§ **EXTRAIT DE PAGE**:

⟨

Nous apprenons, dès notre plus jeune âge, à écrire notre nom sur nos devoirs d’écoles. Puis, nous prenons l’habitude de remplir différents documents d’inscriptions jusqu’au premier passeport.. Enfin nous atteignons la majorité, devenant, à part entière, un individu doté d’une identité – supposée – fixe reconnue par l’état et par nos pairs. Pourtant, le prénom et le nom de famille sont sujets à changements. Comment la modification de l’identité s’articule-t-elle avec le nom inscrit au registre ?
Ce que dit la loi
Il y a plusieurs raisons et façons de changer de nom. Pour ce faire, il faut passer soit par le tribunal, soit par le Directeur de l’état civil, selon les circonstances. Quelques exemples de motifs sont divulgués sur le site officiel du gouvernement du Québec tels que : « Un nom prêtant au ridicule ou frappé d’infamie (marqué par le déshonneur, la honte, l’indignité). Un nom d’origine étrangère, trop difficile à prononcer ou à écrire dans sa forme originale. » Les procédures sont clairement expliquées et si vous êtes tentés par la chose, l’accès à l’information est libre.
L’une des obligations liées au changement de nom m’a cependant paru plus discutable : « La personne qui présente une demande de changement de nom au Directeur de l’état civil doit obligatoirement, sauf si elle en est dispensée, faire connaître publiquement son intention ». Cette procédure consiste en la publication de deux avis à ce propos dans La Gazette officielle du Québec et de deux autres dans « un journal local publié dans le district judiciaire du domicile de la personne concernée par la demande. »
Sexe changé ? Dispensé !
Le problème semble avoir trouvé une solution pour ce qui en est des changements liés au sexe, Il existe en effet des dispenses, issues de la Loi modifiant le Code civil en matière d’état civil, de successions et de publicité des droits (2013, chapitre 27). Depuis le 1er mars 2014, les citoyens dont le changement de prénom est lié à une modification de l’identité sexuelle sont dispensés de telles publications. Un autre changement entrera en vigueur « à une date ultérieure qui sera fixée par le gouvernement », pour permettre la reconnaissance officielle du changement d’identité sexuelle d’une personne sans que celle-ci ne soit passée sous le scalpel ou ait ingéré des médicaments, l’exemptant alors aussi de montrer au grand jour dans les journaux sa transformation identitaire.

⟩

(Entrées de données enregistrées)

⟨

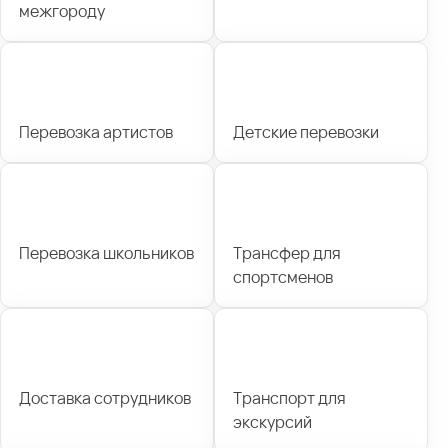
межгороду
Перевозка артистов
Детские перевозки
Перевозка школьников
Трансфер для
спортсменов
Доставка сотрудников
Транспорт для
экскурсий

⟩

§ **TÂCHES À RÉALISER**:
[1] Dans le texte sur le changement de nom, depuis quand les personnes qui changent de prénom à cause d'une modification de leur identité sexuelle n'ont-elles plus à publier d'avis ?
[2] Recopiez un passage du texte sur le changement de nom : commencez aux mots « Ce que dit la » et arrêtez-vous après « l’information est libre. ».
[3] Poursuivez le texte sur le changement de nom à partir de sa dernière phrase.
Ces entrées viennent d'une autre source.

§ **RÉSULTATS**:
[1] Depuis le 1er mars 2014.

[2]
Ce que dit la loi
Il y a plusieurs raisons et façons de changer de nom. Pour ce faire, il faut passer soit par le tribunal, soit par le Directeur de l’état civil, selon les circonstances. Quelques exemples de motifs sont divulgués sur le site officiel du gouvernement du Québec tels que : « Un nom prêtant au ridicule ou frappé d’infamie (marqué par le déshonneur, la honte, l’indignité). Un nom d’origine étrangère, trop difficile à prononcer ou à écrire dans sa forme originale. » Les procédures sont clairement expliquées et si vous êtes tentés par la chose, l’accès à l’information est libre.

[3]
Le Moi et son ID
Certes, le nom ne fait pas le moine et je pense que nous ne nous limitons pas à notre identité administrative. Reste qu’elle influe quotidiennement sur la façon dont nous sommes perçus par nos pairs et sur la place – si petite soit-elle – que nous occupons dans notre société. Aussi l’exigence des avis publiés me semble-t-elle abusive. Une personne qui change d’identité est certainement soumise à des tourments et il me semblerait plus solidaire – cher ministère de l’Emploi et de la Solidarité sociale – de ne point l’obliger à le déclamer sur tous les toits. Plaider une cause et contourner des lois devant un tribunal pour obtenir le simple droit de ne pas s’exposer publiquement constitue, à mes yeux, un surplus de procédures qui ne peuvent contribuer au bien-être de personne.
M’apercevant que cette obligation permet à d’autres, dès lors avisés, de s’opposer au changement, je crois qu’elle constitue un problème dans une société dotée d’une Charte qui prône la liberté des citoyens. En tant qu’individu, je ne comprends pas pourquoi je n’aurais pas les pleins pouvoirs sur ma propre appellation. Il me semble qu’il est aujourd’hui nécessaire de s’attarder sur la liberté et le bien-être des personnes en se penchant sur le droit à l’identité dans le Code Civil.